The LT-IIb crystal structure is the latest addition to structures determined in the cholera toxin (CT) family which encompasses a common theme of conserved structural similarities despite little sequence identity. The LT-IIb subunit organization is identical to CT and heat-labile enterotoxin (LT-I): a catalytic A subunit, capable of ADP-ribosylating Gsalpha, and a B pentamer which serves to bind to the ganglioside receptor located on the outside of the target cells. The sequence similarity of LT-IIb and LT-I is substantial when comparing their A subunits but was undetectable when comparing their B subunits. The crystal structure was determined by single isomorphous replacement (SIR) using a K₂PtCl₄ derivative. An initial 15-5 Å[[Omega]] SIR map, without anomalous data, showed features of a 5-fold arrangement of long rods. These rods could be superimposed onto the 5 long a-helices found in the LT-I B pentamer and provided the first evidence of structural similarity between the B subunits of the two toxins. Solvent flattening combined with phase extension and 5-fold averaging improved the electron density dramatically. The LT-IIb structure is currently refined to 2.25 Å resolution with an R-factor of 19.1% with good geometry. The B-pentamer of LT-IIb shows the same 'OB-fold' as the pentamers of LT-I, CT, and other AB5 toxin structures reported to date, such as pertussis toxin and shiga toxin.
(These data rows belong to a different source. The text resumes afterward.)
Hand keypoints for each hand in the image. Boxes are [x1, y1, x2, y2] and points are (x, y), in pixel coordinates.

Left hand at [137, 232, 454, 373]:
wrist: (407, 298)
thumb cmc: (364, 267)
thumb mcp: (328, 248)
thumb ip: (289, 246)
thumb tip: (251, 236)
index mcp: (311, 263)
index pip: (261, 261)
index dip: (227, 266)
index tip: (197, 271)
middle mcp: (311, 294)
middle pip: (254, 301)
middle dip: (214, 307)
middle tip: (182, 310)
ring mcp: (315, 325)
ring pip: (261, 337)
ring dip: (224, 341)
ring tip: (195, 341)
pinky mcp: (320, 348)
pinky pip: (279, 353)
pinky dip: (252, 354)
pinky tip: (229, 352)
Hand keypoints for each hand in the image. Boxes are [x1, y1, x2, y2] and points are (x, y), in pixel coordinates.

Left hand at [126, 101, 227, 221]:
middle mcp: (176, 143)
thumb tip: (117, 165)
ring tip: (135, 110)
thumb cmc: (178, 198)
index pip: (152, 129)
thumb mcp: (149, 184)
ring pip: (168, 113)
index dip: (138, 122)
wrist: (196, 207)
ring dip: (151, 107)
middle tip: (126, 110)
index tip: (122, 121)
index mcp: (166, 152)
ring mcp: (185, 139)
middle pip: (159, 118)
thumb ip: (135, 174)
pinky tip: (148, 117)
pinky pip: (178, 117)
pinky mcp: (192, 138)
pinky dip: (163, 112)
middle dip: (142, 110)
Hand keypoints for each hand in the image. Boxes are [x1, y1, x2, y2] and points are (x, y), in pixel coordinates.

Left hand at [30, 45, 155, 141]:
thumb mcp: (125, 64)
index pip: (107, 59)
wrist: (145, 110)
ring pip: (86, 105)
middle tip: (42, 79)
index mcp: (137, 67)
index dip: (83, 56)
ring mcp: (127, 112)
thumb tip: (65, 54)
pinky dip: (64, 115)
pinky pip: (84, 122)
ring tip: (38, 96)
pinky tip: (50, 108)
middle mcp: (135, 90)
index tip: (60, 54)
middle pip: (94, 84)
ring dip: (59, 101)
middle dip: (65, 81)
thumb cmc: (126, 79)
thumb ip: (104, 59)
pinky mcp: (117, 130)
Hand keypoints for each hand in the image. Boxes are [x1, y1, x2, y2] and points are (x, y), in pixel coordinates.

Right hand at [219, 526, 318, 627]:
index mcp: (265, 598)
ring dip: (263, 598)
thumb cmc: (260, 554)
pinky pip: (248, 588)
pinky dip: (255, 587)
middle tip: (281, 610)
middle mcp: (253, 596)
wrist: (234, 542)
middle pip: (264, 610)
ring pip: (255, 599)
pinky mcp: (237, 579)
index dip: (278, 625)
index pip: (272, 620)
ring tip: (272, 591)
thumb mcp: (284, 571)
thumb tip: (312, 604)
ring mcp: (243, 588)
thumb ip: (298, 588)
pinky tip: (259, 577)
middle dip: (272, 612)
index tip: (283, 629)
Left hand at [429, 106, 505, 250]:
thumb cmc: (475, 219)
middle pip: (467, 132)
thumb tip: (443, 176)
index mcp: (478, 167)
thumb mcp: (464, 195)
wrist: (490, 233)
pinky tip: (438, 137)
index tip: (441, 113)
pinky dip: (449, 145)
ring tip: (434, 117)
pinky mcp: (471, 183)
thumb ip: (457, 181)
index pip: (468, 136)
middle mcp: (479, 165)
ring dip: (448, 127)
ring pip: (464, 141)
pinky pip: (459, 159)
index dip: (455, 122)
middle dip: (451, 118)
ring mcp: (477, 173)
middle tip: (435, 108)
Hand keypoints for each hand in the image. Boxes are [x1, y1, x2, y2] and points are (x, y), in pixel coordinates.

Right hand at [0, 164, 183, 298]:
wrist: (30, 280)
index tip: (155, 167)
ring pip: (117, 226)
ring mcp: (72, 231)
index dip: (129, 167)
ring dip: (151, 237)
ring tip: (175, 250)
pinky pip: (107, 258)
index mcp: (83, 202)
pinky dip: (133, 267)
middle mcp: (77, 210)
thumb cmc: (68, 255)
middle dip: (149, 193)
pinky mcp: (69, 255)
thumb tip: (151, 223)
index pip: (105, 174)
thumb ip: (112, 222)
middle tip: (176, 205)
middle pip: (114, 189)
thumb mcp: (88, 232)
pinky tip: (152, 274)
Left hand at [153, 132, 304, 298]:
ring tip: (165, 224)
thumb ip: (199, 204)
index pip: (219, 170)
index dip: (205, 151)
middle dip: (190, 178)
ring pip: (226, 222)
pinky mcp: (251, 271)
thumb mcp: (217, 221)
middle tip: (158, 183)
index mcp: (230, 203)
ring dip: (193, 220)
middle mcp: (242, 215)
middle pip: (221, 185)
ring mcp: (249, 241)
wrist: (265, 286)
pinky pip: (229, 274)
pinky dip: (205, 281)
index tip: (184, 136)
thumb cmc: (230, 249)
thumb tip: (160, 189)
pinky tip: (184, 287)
This constitutes a remarkable level of structural homology even in the absence of detectable sequence identity. The nature of the B pentamer pore, which is involved in binding the A subunit, among members of the cholera toxin family is very different except for a conserved ring of solvent accessible hydrophobic surface present in all members of the family. We speculate that this hydrophobic ring is critical for AB5 assembly in the periplasm of the pathogens producing these toxins.